Bericht über die Mitgliederversammlung der ADT am 13. Oktober 2014
Die Mitgliederversammlung der Arbeitsgemeinschaft Deutscher Tierzüchter e. V. (ADT) war dieses Jahr in der Landesvertretung von Baden-Württemberg bei der EU zu Gast. Referenten von der Europäischen Kommission erläuterten die Bedeutung von Leitlinien im EU-Recht und die Revision der EU-Vorschriften für Tierarzneimittel. Außerdem fand eine Nachwahl zum Präsidium statt und auf dem Parlamentarischen Abend wurde mit deutschen Europaabgeordneten über die Bedeutung der Agrarexporte sowie erfolgreiche Konzepte der Regionalvermarktung diskutiert.
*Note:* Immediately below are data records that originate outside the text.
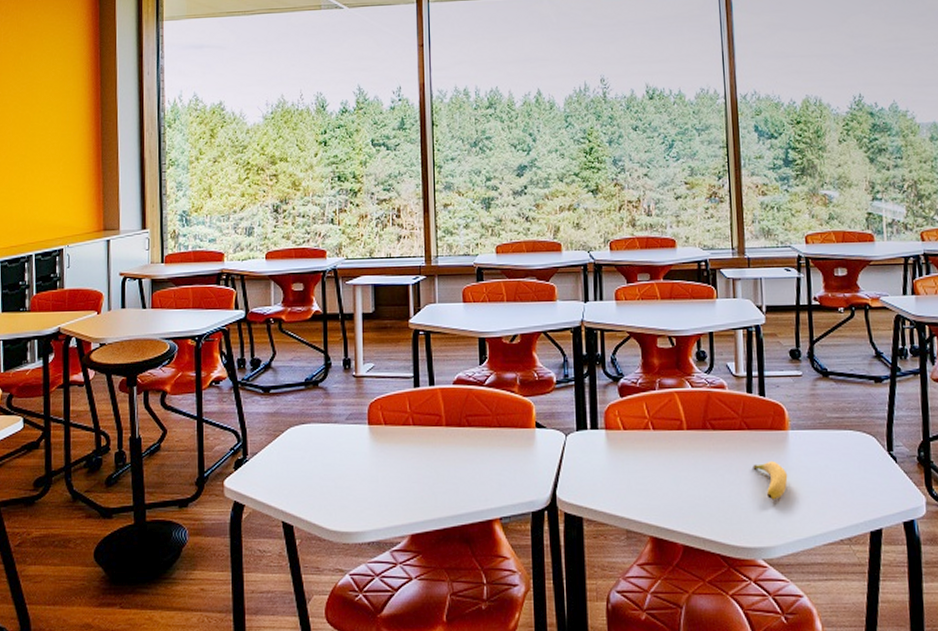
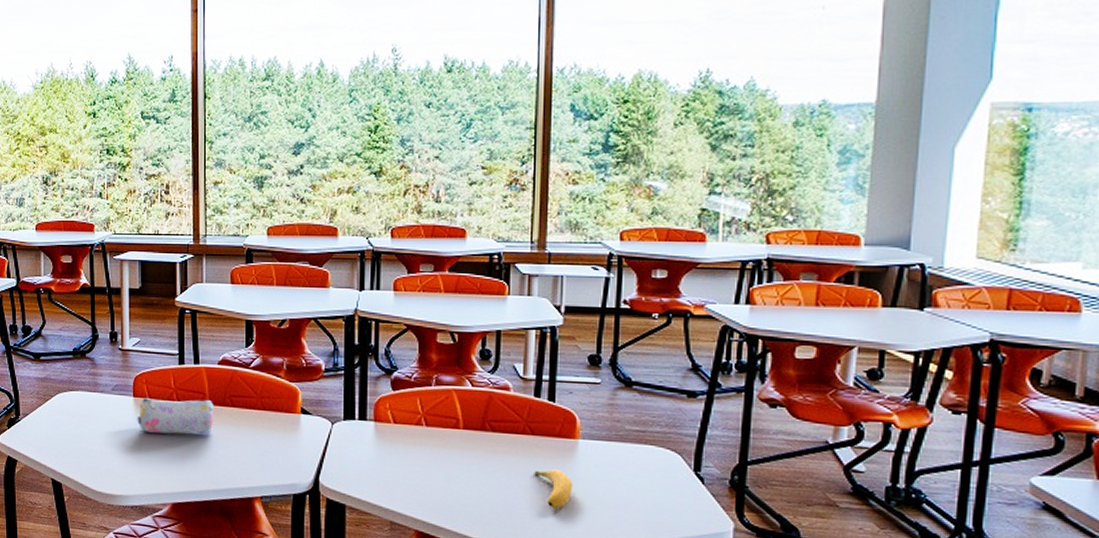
pencil case: none [372,422,451,461] -> present [137,398,214,435]

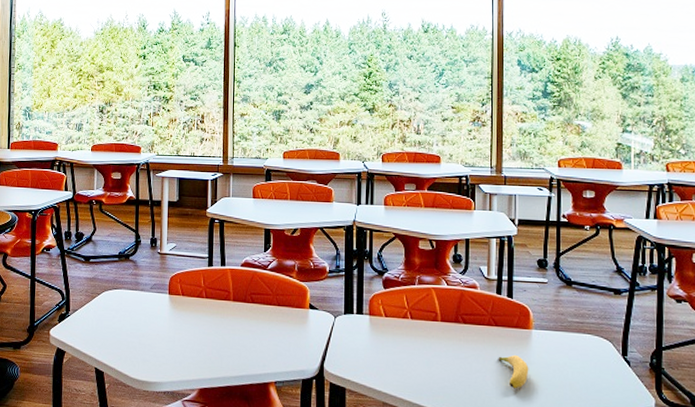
pencil case: present [137,398,214,435] -> none [171,295,237,327]

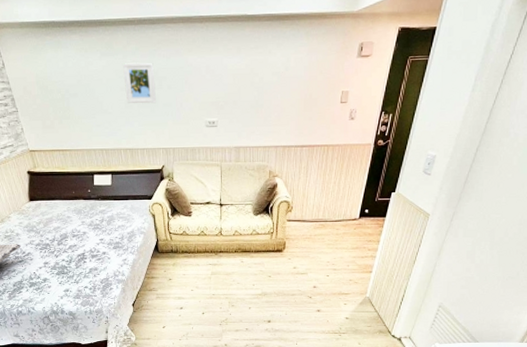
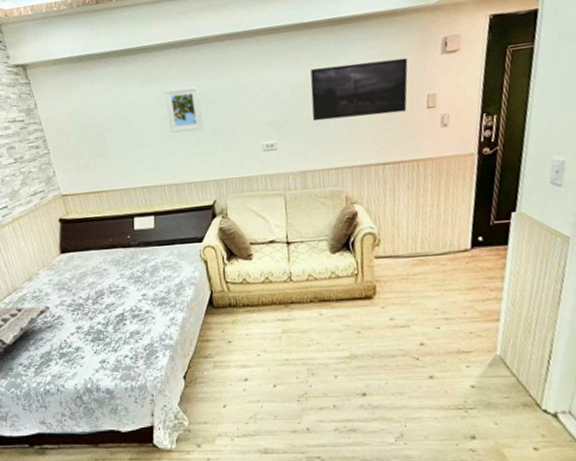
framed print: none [248,57,330,105] -> present [310,58,408,122]

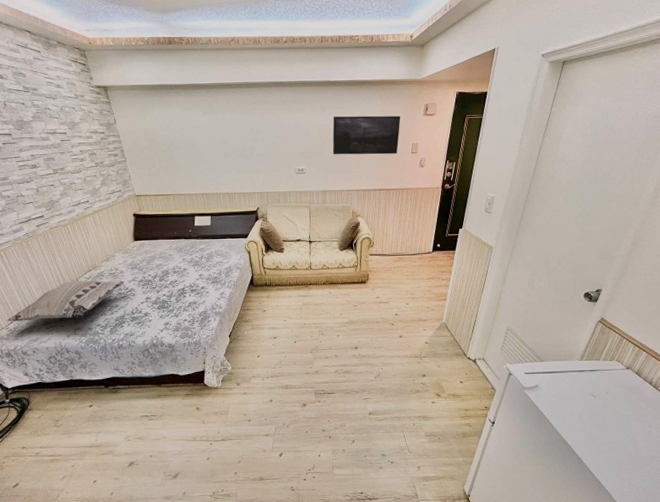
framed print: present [164,86,204,133] -> none [222,119,252,154]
Auf ihrer Mitgliederversammlung am 13. Oktober 2014 in Brüssel haben die Vertreter der ADT-Mitgliedsorganisationen über die Bedeutung von Leitlinien im EU-Recht diskutiert. Tim Gumbel von der Generaldirektion Gesundheit und Verbraucher (Sanco) der Europäischen Kommission erläuterte zunächst die Rechtsnatur von Leitlinien, die zwar nicht explizit im Vertrag über die Arbeitsweise der Europäischen Union genannt sind und daher im Gegensatz zu Verordnungen, Richtlinien oder Beschlüssen nicht zu den rechtsverbindlichen Akten zählen, aber dennoch und unabhängig von ihrer Rechtswirkung Teil des EU-Rechts sind. Leitlinien können sowohl von der Kommission als auch von den Mitgliedstaaten erlassen werden und sind häufig in Basisrechtsakten, wie z. B. der EU-Tiertransportverordnung bereits vorgesehen. Die Leitlinien dienen dann beispielweise dazu, bewährte Praktiken zu beschreiben, um die Durchsetzung des EU-Rechts zu erleichtern. Sie können aber nie das EU-Recht verbindlich auslegen; dies verbleibt in der ausschließlichen Kompetenz des Europäischen Gerichtshofs (EuGH). Es gibt eine Rechtsprechung des EuGH hinsichtlich von Leitlinien, die den Ermessensspielraum der Kommission bei deren Erstellung betont und klarstellt, dass diese in erster Linie die Kommission selber binden. Gumbel wies darauf hin, dass die EU künftig möglicherweise häufiger zum Instrument der Leitlinie greifen könnte, weil dies als Maßnahme der besseren Rechtssetzung
gesehen wird, welche ein Schwerpunkt der neuen Juncker-Kommission sein wird. Diskussionsbedarf gibt es noch mit Blick auf die Frage, ob und inwieweit Leitlinien das bestehende Recht durch konkrete Vorgaben präzisieren sollten und welche tatsächliche Rechtswirkung sie dann entfalten. Nach Ansicht der ADT sollten Leitlinien eher einen allgemeinen Rahmen abstecken, innerhalb dessen die Betroffenen festgelegte Ziele erreichen können.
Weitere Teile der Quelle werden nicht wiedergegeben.